#### What you are asked to do
Your response should consist of the entire listing, transcribed exactly, with every image left out.

#### Task inputs
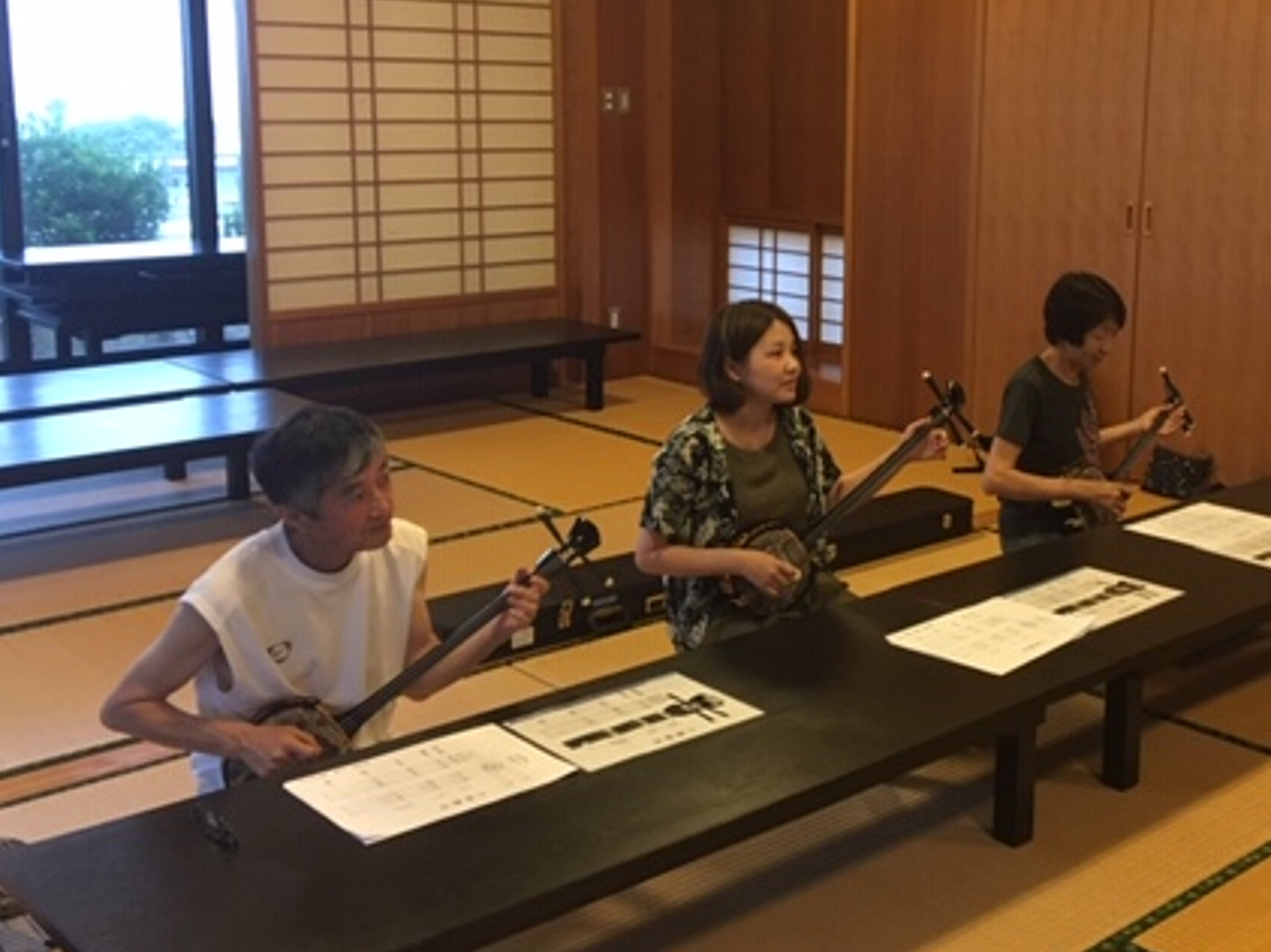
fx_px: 1615
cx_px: 819
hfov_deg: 42.5
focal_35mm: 44
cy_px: 368
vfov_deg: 32.7
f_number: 2.2
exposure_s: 1/30
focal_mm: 4.15
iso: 125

#### Expected answer
fx_px: 1615
cx_px: 819
hfov_deg: 42.5
focal_35mm: 44
cy_px: 368
vfov_deg: 32.7
f_number: 2.2
exposure_s: 1/30
focal_mm: 4.15
iso: 125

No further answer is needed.